WSJ Historically Speaking: Juries, From the Ancient Athenians to ‘12 Angry Men’

A scene from the 1957 version of ‘12 Angry Men’: From left, John Fiedler, Lee J. Cobb, Henry Fonda, E.G. Marshall, Jack Klugman, Edward Binns and George Voskovec. PHOTO: EVERETT COLLECTION

On jury duty this month, I’ve had plenty of time to reflect on the meaning of the 1957 film “12 Angry Men.” Law schools still use the 60-year-old courtroom drama about a biased and easily swayed jury as a teaching tool. The question remains: Does the movie prove or disprove Mark Twain’s characterization of trial by jury as “the most ingenious and infallible agency for defeating justice that human wisdom could contrive”?

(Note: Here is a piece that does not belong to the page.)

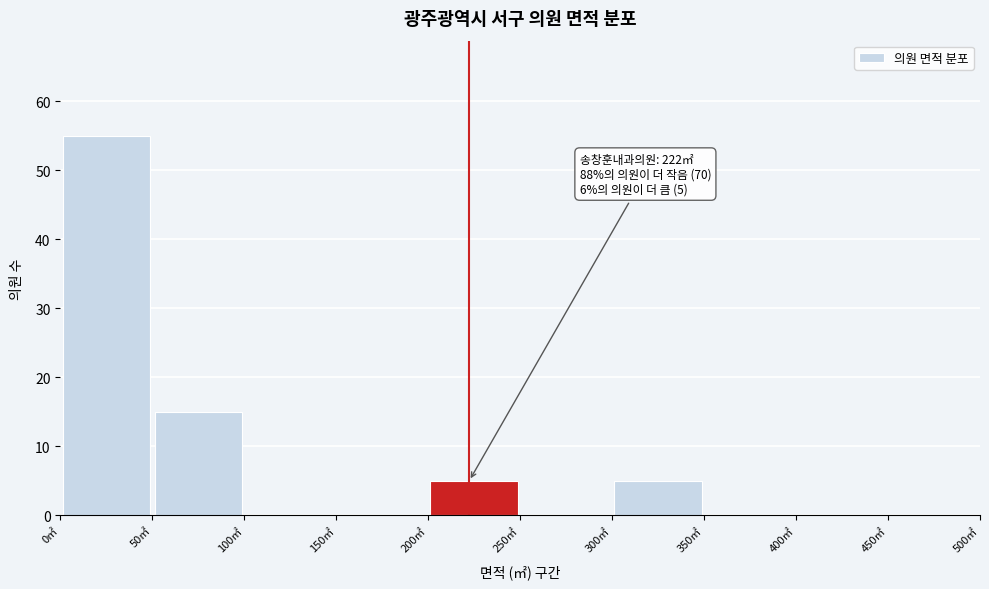

Over which range of the x-axis is the bar tallest?

0 to 50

Jurors are all too human, something the ancient Greeks tried to mitigate by allowing some jury panels to have 1,000 or more citizens at a time. To prevent malicious plots and ensure a broad mix of people, every juror received half a drachma a day—enough to feed a poor man and his family. But such precautions failed to save Socrates from his enemies in 399 B.C. An Athenian jury, egged on by an anti-Socrates faction, convicted him of “impiety” and “moral corruption of the young” by a majority of 280-221.

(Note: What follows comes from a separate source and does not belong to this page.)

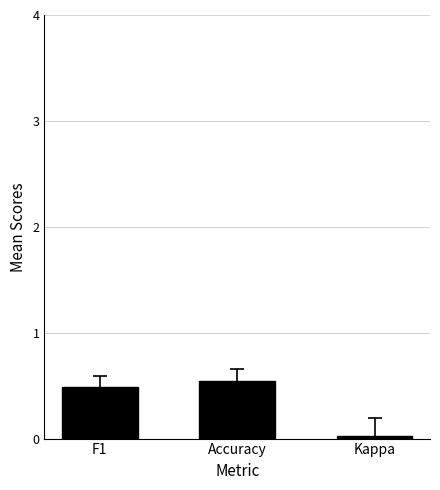

What is the change in value from F1 to Kappa?

-0.5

The reputation of juries suffered further under Rome, as panels shrank to a range of 35 to 75 and jury packing became an art form. In the medieval period, disgust with the jury system (or a general lack of faith in humanity) encouraged many ancient societies to rely on trial by ordeal. In a typical procedure overseen by clergy and described by Robert Bartlett in his book “Trial by Fire and Water,” a man accused of a crime would have to fast for three days, pick up a hot iron, walk three paces and put the iron down. Three days later, if his hand was healing, he was innocent; “if the wound was unclean, he was guilty.” Another test involved immersion in a cold pool; the innocent would sink.

Juries staged a comeback after 1215, when Pope Innocent III banned clergymen from conducting ordeals. The same year in England, King John signed the Magna Carta, which forbade a man’s punishment without “the lawful judgment of his peers.” The widespread use of a dozen jurors may have been inspired by the number of Christian apostles.

These and other rules governing jury trials evolved slowly over hundreds of years, but one practice began almost immediately: making jury duty as onerous as possible. Until the mid-19th century both British and American courts could forbid jurors from eating and drinking until they reached a verdict.

The tactic failed spectacularly in 1670 during the London trial of the Quaker William Penn, who had been arrested for violating an act limiting religious assemblies. The jury resisted the judge’s instruction to return a guilty verdict despite being denied food, water, fire and tobacco for several days. Their refusal to be bullied set a precedent, known as Bushel’s Case, that no jury can be punished for its verdict. As for Penn, he went on to found Pennsylvania.

A quarter of a century after Penn’s trial, former jurors in Salem, Mass., set another precedent after they published a collective letter of apology for their roles in the famed 1692 witch trails, which had led to 19 executions. Five years after the last trial, the jurors wrote, “We would none of us do such things again.”

Juries have been rebelling and regretting ever since. Despite Twain’s pessimism, the messy fallibility of juries is what gives the legal system its humanity. As the British jurist Lord Devlin wrote during the Cold War, “Trial by jury…is the lamp that shows that freedom lives.”